During the robbery Offender One was covered, save for a small gap between sleeve and glove.
The prof told the trial that there were anatomical characteristics of the offender that matched Honeysett's wrist area. The CCA said that the prof's evidence was admissible because it was based on his "specialised knowledge", within s.79(1) of the Evidence Act.
The High Court said that the expert's opinion was based on his subjective impression, which gave an unwarranted appearance of science to the prosecution case. The evidence did not fall within the "opinion exception" under the Act and it was an error to admit it.
Pickering told French CJ, Kiefel, Bell, Gagler and Keane that specialist evidence given at the trial had only been adduced to prove the appellant was not excluded as Offender One.
However, that was not the basis on which it was submitted at the trial.
The High Court said:
"In this court the respondent submitted the fact that Professor Henneberg's evidence had been adduced to prove that the appellant was not excluded as Offender One. The submission should not go unremarked. The contention that Professor Henneberg's evidence was adduced to prove no more than that the appellant could not be excluded as the offender was not the basis on which it was tendered. As earlier noted, the evidence was admitted as an item of circumstantial evidence to support a conclusion of identity. This was the use made of the evidence by the prosecutor at the trial. In her closing address, the prosecutor took the jury through each of the physical characteristics of Offender One identified by Professor Henneberg ..."

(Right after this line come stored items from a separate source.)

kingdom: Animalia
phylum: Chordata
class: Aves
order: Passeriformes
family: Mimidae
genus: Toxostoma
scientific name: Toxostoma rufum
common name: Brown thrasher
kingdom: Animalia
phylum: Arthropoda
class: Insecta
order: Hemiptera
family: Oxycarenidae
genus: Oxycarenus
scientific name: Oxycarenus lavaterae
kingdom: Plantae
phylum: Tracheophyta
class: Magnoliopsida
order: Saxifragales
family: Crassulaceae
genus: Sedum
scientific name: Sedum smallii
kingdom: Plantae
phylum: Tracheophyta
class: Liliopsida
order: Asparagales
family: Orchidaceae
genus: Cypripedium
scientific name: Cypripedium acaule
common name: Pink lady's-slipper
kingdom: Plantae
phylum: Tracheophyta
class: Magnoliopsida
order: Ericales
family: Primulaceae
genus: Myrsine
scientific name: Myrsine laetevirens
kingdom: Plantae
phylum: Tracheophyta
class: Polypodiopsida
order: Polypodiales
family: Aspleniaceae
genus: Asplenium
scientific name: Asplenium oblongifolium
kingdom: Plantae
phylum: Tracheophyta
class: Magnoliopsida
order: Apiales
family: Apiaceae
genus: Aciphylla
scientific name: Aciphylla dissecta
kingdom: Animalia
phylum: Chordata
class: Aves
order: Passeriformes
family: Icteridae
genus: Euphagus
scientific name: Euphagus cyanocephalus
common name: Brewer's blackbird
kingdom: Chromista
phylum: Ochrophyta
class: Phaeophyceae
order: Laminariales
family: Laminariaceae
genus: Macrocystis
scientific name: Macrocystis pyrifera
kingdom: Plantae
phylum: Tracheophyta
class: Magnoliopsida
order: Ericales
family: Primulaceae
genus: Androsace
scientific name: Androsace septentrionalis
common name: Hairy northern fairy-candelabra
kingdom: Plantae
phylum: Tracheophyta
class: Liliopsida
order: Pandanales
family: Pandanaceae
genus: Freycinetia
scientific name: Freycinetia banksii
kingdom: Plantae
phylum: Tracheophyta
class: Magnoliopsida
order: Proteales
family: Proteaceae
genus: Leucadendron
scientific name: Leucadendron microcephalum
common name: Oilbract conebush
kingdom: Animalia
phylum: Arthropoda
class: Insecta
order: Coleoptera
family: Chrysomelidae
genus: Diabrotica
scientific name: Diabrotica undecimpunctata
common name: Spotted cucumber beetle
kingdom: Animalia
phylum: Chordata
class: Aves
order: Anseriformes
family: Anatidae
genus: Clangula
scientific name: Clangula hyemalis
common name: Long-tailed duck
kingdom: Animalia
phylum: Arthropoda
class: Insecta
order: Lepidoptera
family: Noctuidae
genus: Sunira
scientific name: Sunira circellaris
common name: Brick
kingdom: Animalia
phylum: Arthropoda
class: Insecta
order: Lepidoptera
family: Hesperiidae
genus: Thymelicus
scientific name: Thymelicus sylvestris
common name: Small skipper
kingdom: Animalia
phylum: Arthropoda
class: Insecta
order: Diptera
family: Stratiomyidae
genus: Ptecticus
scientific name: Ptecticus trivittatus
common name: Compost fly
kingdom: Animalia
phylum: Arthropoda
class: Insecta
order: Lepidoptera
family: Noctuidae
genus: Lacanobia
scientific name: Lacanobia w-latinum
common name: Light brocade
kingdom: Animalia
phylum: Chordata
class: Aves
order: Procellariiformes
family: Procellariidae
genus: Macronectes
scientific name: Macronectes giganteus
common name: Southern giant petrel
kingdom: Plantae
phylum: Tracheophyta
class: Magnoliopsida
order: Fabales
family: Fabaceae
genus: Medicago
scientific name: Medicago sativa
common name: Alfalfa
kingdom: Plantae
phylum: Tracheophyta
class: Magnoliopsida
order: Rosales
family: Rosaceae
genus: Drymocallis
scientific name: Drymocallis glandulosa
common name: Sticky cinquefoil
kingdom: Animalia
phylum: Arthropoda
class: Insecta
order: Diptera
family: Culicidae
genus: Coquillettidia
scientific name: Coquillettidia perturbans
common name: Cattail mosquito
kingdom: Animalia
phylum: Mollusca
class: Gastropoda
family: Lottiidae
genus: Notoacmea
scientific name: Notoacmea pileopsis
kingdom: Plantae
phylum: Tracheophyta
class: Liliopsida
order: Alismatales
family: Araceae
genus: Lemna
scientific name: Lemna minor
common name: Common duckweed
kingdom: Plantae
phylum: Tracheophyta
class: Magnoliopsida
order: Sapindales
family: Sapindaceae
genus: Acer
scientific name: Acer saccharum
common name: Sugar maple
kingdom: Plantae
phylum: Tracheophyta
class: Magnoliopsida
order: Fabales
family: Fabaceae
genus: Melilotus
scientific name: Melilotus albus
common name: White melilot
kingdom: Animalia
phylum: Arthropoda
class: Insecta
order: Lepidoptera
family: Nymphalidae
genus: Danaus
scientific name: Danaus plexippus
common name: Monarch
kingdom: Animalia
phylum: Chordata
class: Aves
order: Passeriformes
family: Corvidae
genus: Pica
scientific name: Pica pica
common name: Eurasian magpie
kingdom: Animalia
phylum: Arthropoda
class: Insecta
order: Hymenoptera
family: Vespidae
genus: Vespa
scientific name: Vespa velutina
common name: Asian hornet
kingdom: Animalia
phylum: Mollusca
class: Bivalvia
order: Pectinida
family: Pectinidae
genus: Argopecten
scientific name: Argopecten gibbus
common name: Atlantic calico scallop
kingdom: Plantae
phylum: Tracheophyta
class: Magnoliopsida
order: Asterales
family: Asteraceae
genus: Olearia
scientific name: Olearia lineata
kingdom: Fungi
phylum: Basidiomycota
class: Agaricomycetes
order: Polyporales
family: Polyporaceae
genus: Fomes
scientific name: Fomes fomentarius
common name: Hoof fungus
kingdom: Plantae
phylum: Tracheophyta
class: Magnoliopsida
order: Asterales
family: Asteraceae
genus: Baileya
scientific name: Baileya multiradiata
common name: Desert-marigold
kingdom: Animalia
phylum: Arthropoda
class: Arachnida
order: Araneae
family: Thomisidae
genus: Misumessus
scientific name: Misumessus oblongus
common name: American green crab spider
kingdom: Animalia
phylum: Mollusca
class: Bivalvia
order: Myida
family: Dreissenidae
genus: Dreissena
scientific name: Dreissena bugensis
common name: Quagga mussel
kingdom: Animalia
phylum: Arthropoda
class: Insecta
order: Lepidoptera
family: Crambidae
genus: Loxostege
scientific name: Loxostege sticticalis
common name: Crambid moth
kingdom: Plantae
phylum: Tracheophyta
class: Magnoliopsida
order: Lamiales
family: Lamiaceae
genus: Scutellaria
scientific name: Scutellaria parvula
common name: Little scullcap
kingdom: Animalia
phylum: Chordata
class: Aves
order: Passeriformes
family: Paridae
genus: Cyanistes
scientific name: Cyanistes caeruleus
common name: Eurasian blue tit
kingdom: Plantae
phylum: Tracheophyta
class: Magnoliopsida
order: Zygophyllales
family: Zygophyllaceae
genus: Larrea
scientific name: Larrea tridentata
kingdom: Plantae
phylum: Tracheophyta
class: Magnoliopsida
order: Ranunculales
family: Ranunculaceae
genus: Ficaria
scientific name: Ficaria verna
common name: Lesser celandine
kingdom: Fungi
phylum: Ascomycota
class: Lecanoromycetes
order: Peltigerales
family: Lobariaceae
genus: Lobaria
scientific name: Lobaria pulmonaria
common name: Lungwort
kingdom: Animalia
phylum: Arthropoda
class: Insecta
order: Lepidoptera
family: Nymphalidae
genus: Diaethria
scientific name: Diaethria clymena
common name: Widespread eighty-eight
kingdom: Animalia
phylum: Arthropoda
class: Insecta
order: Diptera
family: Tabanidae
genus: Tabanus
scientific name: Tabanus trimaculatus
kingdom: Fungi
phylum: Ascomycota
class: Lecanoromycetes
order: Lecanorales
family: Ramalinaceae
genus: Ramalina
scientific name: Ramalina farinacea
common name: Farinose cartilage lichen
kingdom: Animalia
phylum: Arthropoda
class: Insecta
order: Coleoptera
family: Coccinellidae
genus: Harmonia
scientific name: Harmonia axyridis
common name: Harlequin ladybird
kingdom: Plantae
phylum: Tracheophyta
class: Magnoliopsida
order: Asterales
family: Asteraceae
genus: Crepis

Unfortunately, none of this information about the respondent's counsel in his appeal is much direct help to Timsey.
Cash moves across Bass Strait
The massive Legalwise 10-pint all-day seminar last week in Hobart left many locals seething.
Why isn't the local Law and Order Society running these seminars rather than a private enterprise outfit that sees profits leave the island kingdom and head back to Sydney (apart from a "percentage of each registration" going to the Australian Indigenous Mentoring Experience)?
Hords of Tassie bigwigs were roped in to vent their expertise: David Gunson on ethics, Justice Helen Wood on drafting affidavits, Ass J Steve Holt on interlocutory applications, etc.
A gift of a flash bottle of wine would have got the presenters to the podium, while the punters had to stump up $595 for the 10 points.
Knocking off an entire year's worth of CLE in one day for under $600 rather makes a joke of the concept ongoing professional education.
But the real angst is that the money doesn't stay in cash-strapped Taswegia.
Allegation that solicitor tickled the till
Why don't they leave Adrian Hall alone?
Last time we reported on poor Adrian he was pitted against the cruel machinery of the Legal Aid Commission, so much so that he promised to act pro bono for a Devonport man accused of murdering someone on Christmas Day.
Justice Stephen Estcourt later slotted the accused for 21 years, with 12 on the bottom.
The same report mentioned that Hall has also been involved in a domestic dispute and pleaded not guilty to three counts of common assault and 24 charges of breaching police family violence orders.
It related to an alleged Christmas Eve domestic rumble in 2012 as a result of which he was accused, among other things, of grabbing his ex-partner by the ankles and pulling her off the toilet.
Now there's a fresh dispatch from northern Tassie that Hall is on trial accused of nicking $18,000 from Grant Tucker's Launceston law shop.
Who said things were quiet in The Map?